---------- Quoted passage

To assign someone on GitHub, use gh issue edit <NUMBER> --repo <org/repo> --add-assignee <login>.
Closing an Issue
Linear and GitHub both auto-close issues via PR descriptions using the Closes <ID> / Closes #<num> syntax. Do not manually close unless:
- The work was abandoned
- It was resolved without a PR
- An auto-close didn't fire and needs a manual nudge
Linear (GraphQL)
Close via the Linear web UI (mark the issue as Done or Cancelled), or instruct the user to close it there. Auto-close via PR Closes <ID> description is the preferred path.
GitHub
gh issue close <NUMBER> --repo <org/repo> --comment "<optional closing note>"
Use --reason "completed" (default) or --reason "not planned" to distinguish abandonment. If the issue was resolved by a PR but didn't auto-close, add a closing comment that links the PR for future readers: --comment "Resolved by #123.".
Proactive Issue Detection
When the user describes work, check if it matches an open issue.
Linear
Check the issue cache via briefing or lens:
node "$CLAUDE_PLUGIN_ROOT/hooks/bin/pm-cache.js" briefing --slug "<slug>"
Search issues array by title/description keywords. If the cache is stale, run delta-sync first.
GitHub
gh issue list --repo <org/repo> --search "<keywords>" --state open --limit 10 --json number,title,labels,assignees,url
gh search issues is also available for cross-repo queries, but gh issue list --search is scoped to the repo and matches the cache shape we already use.
Then, regardless of tracker:
- If no match found → suggest creating one
- If a match found → confirm: "Is this related to [ID · Title]?"

--------------------
---------- Exercise data

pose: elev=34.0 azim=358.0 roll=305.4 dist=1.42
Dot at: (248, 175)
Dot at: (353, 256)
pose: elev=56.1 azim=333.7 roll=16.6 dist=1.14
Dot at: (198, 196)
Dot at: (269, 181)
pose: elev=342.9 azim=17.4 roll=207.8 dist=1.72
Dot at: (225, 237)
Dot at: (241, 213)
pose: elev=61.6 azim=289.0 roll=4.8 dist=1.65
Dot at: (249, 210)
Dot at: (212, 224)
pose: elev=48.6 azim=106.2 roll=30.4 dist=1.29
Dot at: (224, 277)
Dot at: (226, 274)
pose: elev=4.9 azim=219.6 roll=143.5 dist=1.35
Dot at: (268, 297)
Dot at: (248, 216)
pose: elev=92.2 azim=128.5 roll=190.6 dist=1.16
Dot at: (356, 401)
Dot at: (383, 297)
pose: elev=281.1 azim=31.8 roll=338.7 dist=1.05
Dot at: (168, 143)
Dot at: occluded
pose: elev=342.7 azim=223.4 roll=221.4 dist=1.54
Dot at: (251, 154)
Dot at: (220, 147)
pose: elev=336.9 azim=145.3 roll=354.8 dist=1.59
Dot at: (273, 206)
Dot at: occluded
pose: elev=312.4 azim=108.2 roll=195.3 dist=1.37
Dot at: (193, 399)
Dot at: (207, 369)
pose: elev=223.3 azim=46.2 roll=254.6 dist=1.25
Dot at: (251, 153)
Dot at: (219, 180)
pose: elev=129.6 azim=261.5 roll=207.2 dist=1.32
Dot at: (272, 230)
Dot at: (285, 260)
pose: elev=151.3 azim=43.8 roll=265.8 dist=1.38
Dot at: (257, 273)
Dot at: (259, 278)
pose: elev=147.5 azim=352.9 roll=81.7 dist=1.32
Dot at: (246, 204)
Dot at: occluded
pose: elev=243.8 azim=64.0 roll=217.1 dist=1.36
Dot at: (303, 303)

--------------------

**Task goal:**
Answer these questions from the issue-handling guide:
1. Which reason value marks a closed GitHub issue as abandoned?
2. What should be run first when the Linear cache is stale?
3. What should be suggested when no matching open issue is found?
Rely on the issue-handling guide alone.

**Answer section:**
1. --reason "not planned"
2. delta-sync
3. Creating one